The Bridge that connects Boston music to the world beyond
From his Cambridge recording studio, Boston Music Award-nominated producer Arcitype sets the beat for artists to achieve their musical ambitions.
Over the summer, the Bridge Sound and Stage — a cutting-edge recording studio located just off Mass. Ave. in North Cambridge — served as a host of the Cambridge Mayor’s Summer Youth Employment Program.
When the dozen or so kids arrived at the workplace of Janos Fulop, the Western Massachusetts, native better known as hip-hop producer The Arcitype, they found a guy who owns and operates a business, works with interesting and creative people and makes music for a living.
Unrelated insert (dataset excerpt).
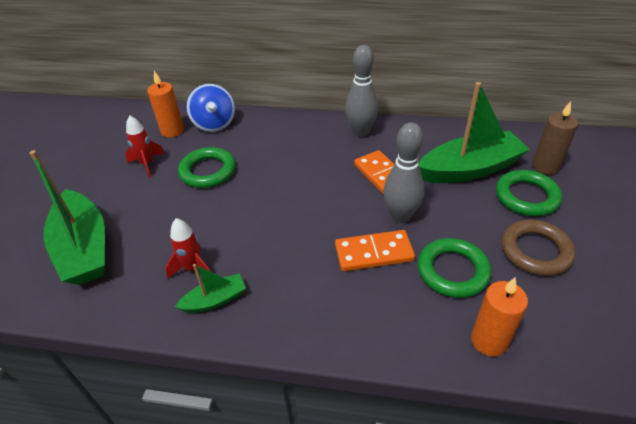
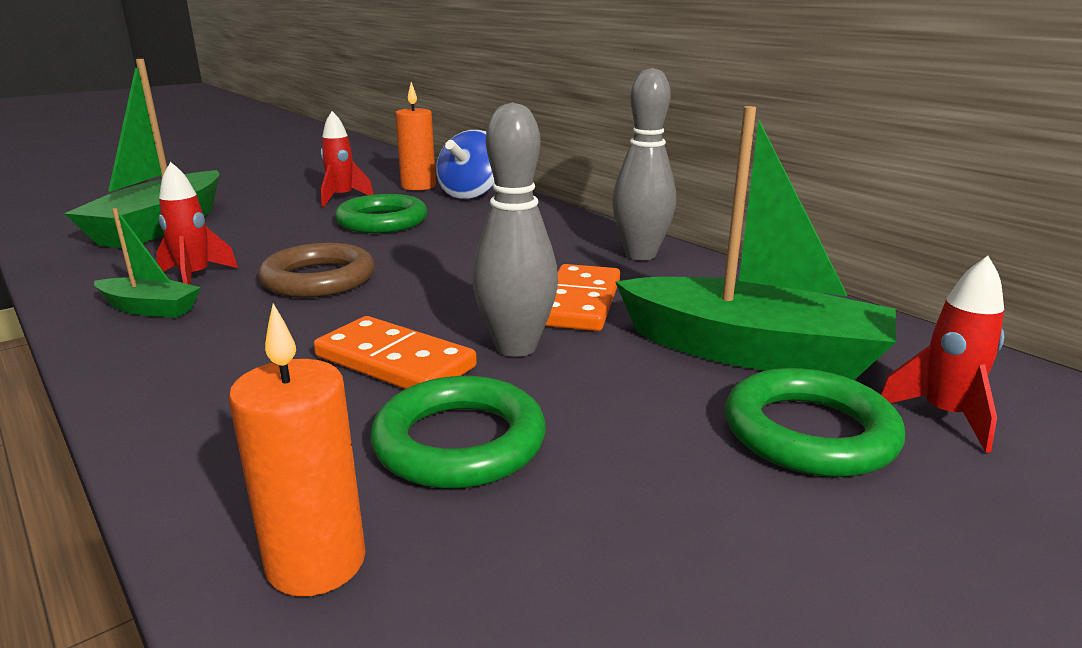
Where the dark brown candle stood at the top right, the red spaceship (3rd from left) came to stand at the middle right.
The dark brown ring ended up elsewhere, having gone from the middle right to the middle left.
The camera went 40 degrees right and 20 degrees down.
Some days in his office, someone realizes their dreams. Some days, it’s Fulop himself.
The Bridge is the recording home to much of Boston’s emerging and established talent — primarily hip-hop acts, but an increasing number of cross-genre ones too (rockers Tigerman Whoa! completed their full-length project there). Now nominated for a Studio Producer of the Year Boston Music Award, “Arc” made his bones in hip-hop, producing tracks and projects with everyone from REKS, Slaine and Edo G to Termanology and Michael Christmas, developing a reputation for strong musicianship and sample- (and lawsuit-) free beats.
He has also found other enterprising ways to keep his business profitable, generating atmospheric audio for television, films and online ventures. “It’s sound creation — making [the] bed music for TV shows we all know,” he says. If you’ve ever watched “Keeping up With the Kardashians” or ESPN’s “First Take,” you’ve likely heard the way Arc pays some of his bills.
Offering a “project studio approach in the classic studio scale,” the Bridge recognized both the needs of the community and the shifting economy that leads many musicians to blanche at the cost of studio time by opening a second, more affordable room. Arc also runs his own music label, AR Classic Records, which sees him work with talent like Moe Pope, ESH the Monolith, Fran P., and now the veteran Boston rapper Slaine, whose recent “Slaine Is Dead” comeback EP marked his first with the label.
Arc’s ambition for the Bridge when he opened it in 2009 was to create an environment that would not only draw young artists seeking to make their name, but one where they could cross paths with their musical heroes.
This year, that vision has begun to crystallize, with the Bridge breaking into what Arc calls “that next echelon.” One recent six-week stretch saw the Bridge host studio sessions with Macklemore, Bun B, Atlantic Records, Kanye West’s Good Music label and the Dropkick Murphys.
“It was like ‘Dude, this is really happening.’ And all the while, in between, [we were] literally servicing a kid recording his first song,” Arc says. “In my opinion, that’s awesome.”